Yee is generally considered a Senate moderate—business-friendly, but more typically liberal on social issues. A child psychologist, he authored legislation, signed by Gov. Jerry Brown in 2012, allowing some prisoners sentenced to life without parole as a minor to seek parole.
Yee has also been a critic of violent video games. Attracting the wrath of gamers and gaming companies, he successfully shepherded legislation that curbed minors’ access to such videos only to watch the U.S. Supreme Court strike down the statute in 2011 on First Amendment grounds.
Ironically, Yee was also the author of several pieces of gun-restriction legislation, including bills to limit high-capacity magazines and to require guns to be stored with a trigger lock or in a lockbox.
“While we cannot stop every senseless act of gun violence, the significant rise of mass shootings demonstrates that we must take steps to close the loopholes that currently exist in California,” Yee said in January 2013.

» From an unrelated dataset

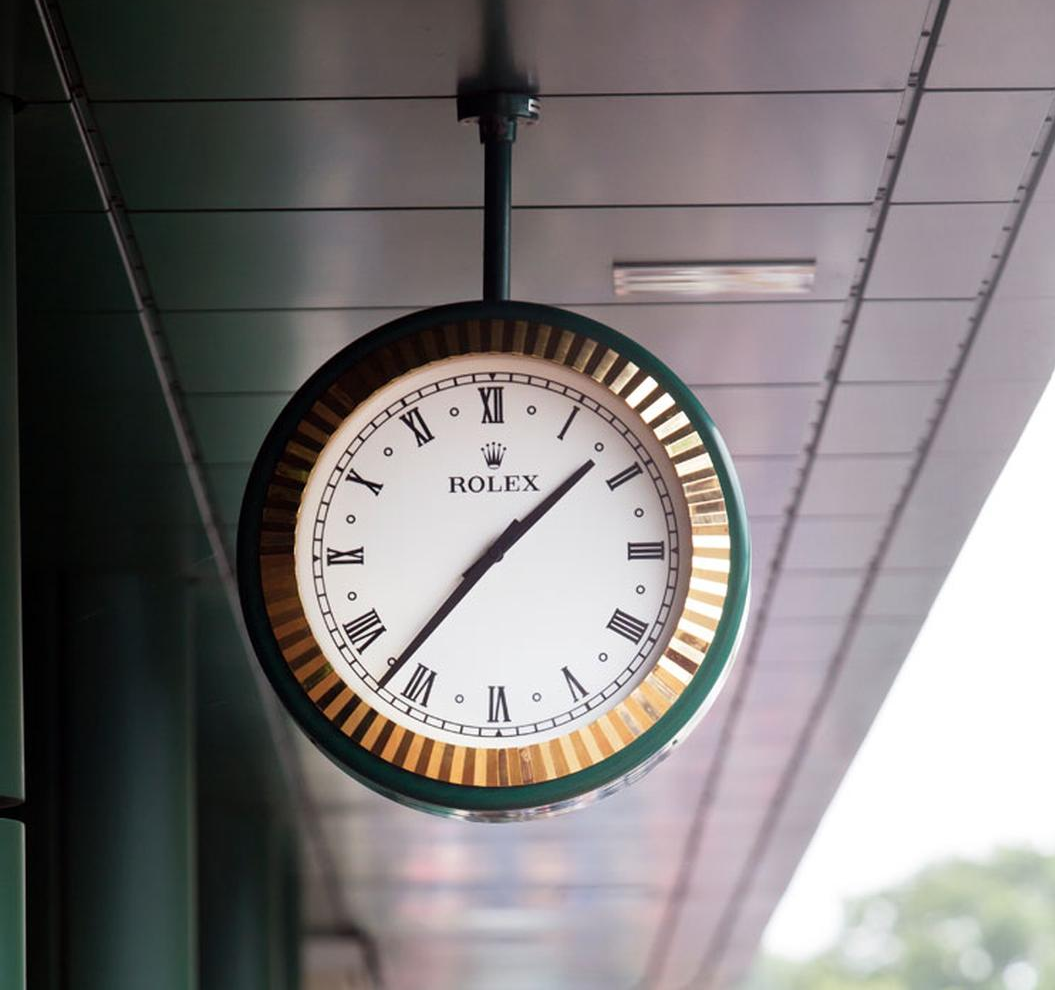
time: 1:36
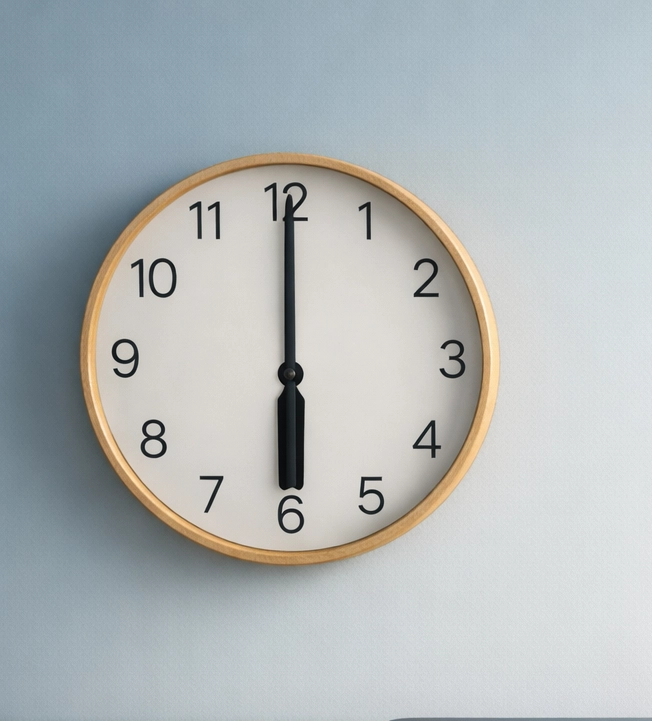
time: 6:00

Federal prosecutors detailed numerous instances in which Yee agreed to introduce buyers to a contact that he said could arrange for the purchase of everything from assault rifles to surface-to-air missiles.
Prosecutors quoted extensively from audio and videotaped conversations that included footage of Yee telling Jackson to pick up an envelope filled with cash and placed in front of him. Yee was also quoted as saying he was “agnostic” about the sales of arms he allegedly brokered: “People want to get whatever they want to get. Do I care? No, I don’t care. People need certain things.”

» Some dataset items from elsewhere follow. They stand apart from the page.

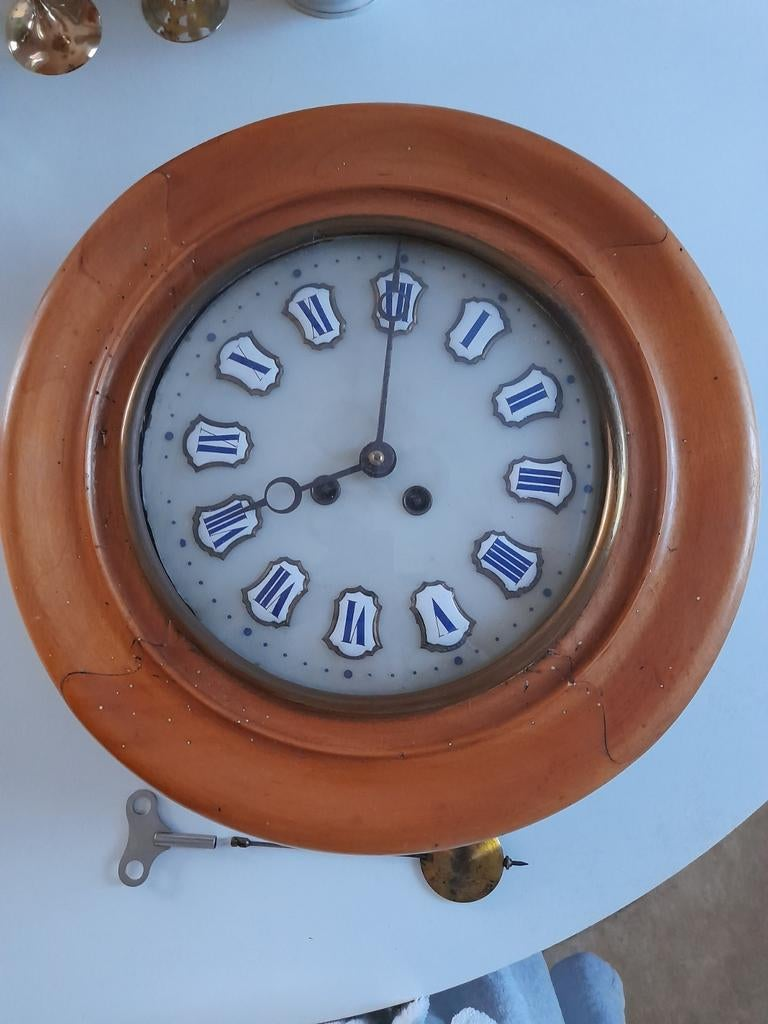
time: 7:59
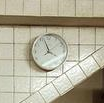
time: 3:57
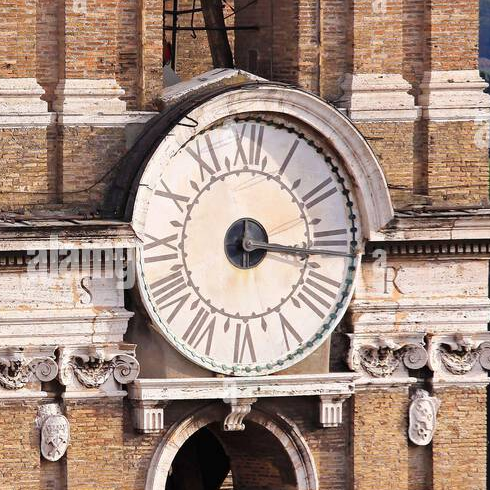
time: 3:15
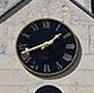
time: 1:42
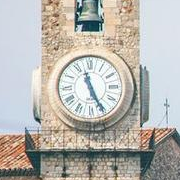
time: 11:25
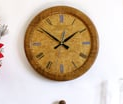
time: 1:51
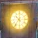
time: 10:36
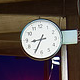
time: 8:34
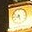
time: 8:27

Yee is the third state Senate Democrat to have been arrested or convicted within the last three months. Sen. Rod Wright, D-Los Angeles, was convicted in January of lying about where he lives. Sen. Ron Calderon, D-Montebello, was indicted in February on public corruption charges tied to his work on behalf of a physician. Wright and Calderon have taken leaves of absences, leaving Democrats without their coveted supermajority ranks in the upper house.
Yee’s arrest will likely hamper Senate Democrats’ legislative ambitions still further. Sen. Hannah-Beth Jackson, D-Santa Barbara, for example, needed the votes of both Calderon and Yee in January to move her bill limiting what online retailers can do with customer data off the Senate floor.

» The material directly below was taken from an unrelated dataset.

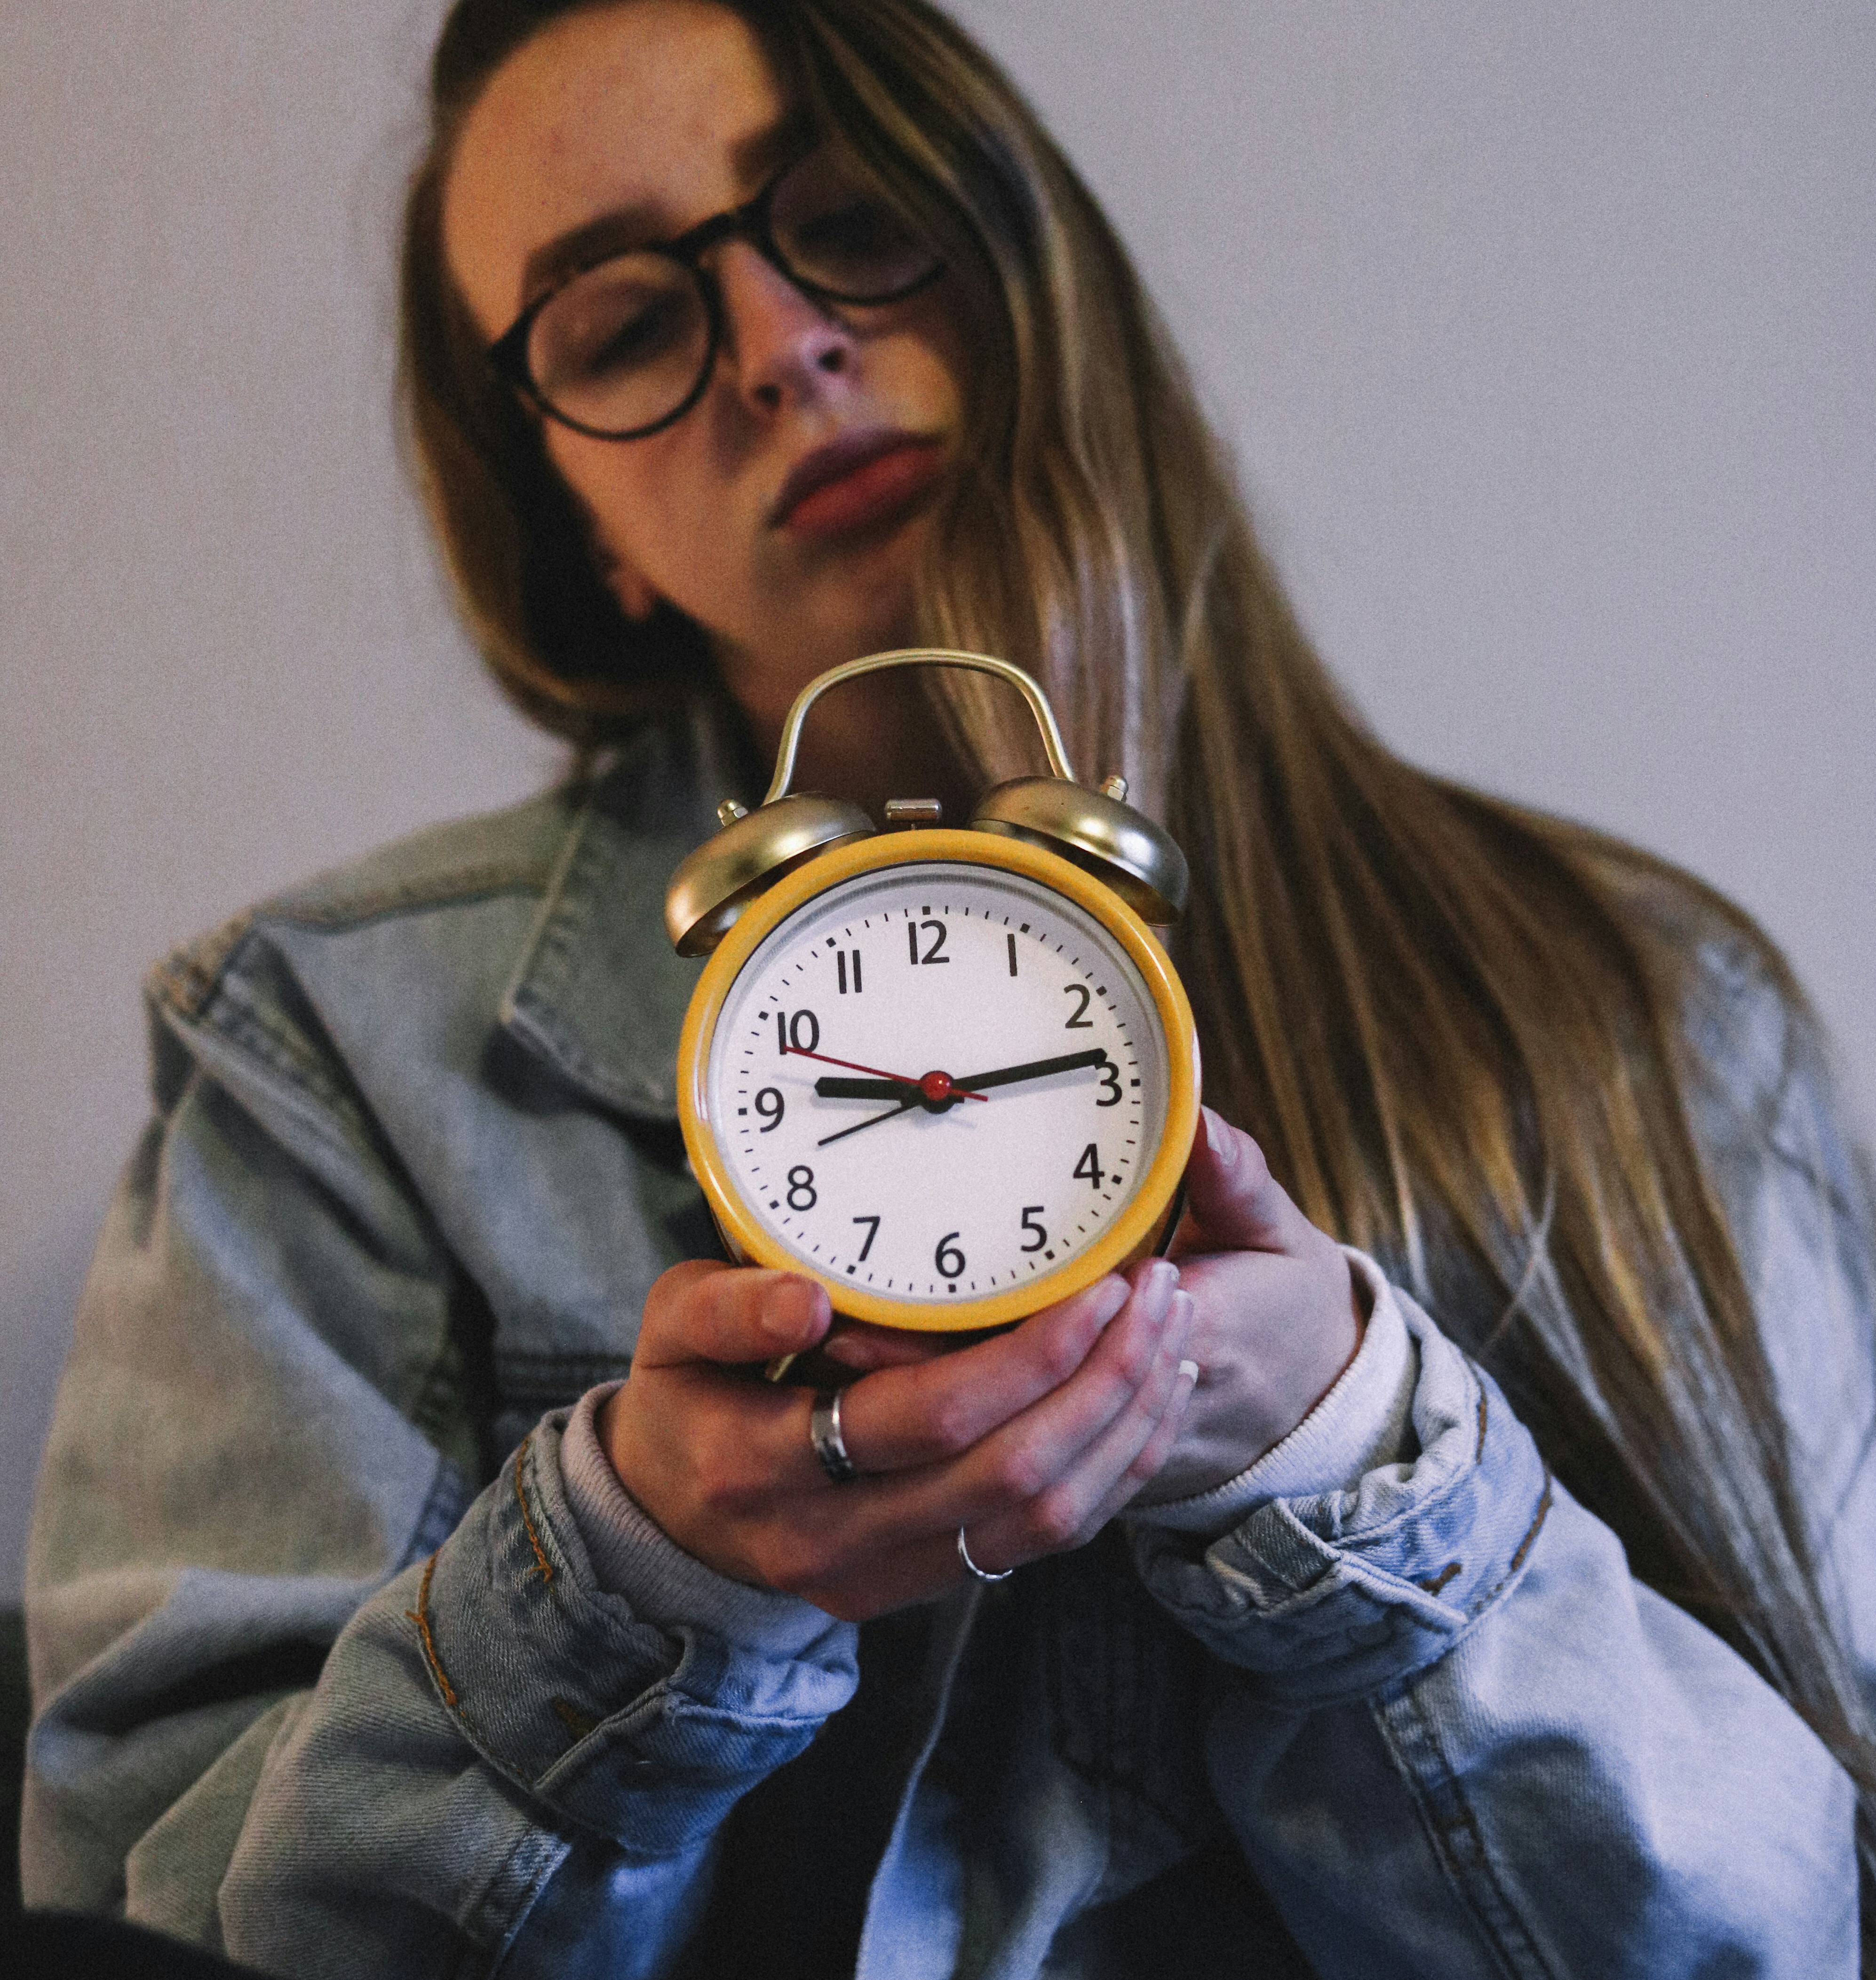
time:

Senate President Pro Tempore Darrell Steinberg, D-Sacramento, called on Yee to resign. If Yee does not, Steinberg told reporters, the Senate will move to suspend him.
Yee faces six counts of scheming to defraud citizens of honest services, each of which carries penalties of up to 20 years in prison and a $250,000 fine. He has also been charged with conspiracy to traffic in firearms without a license and to illegally import firearms, which is punishable by up to five years in prison and a $250,000 fine.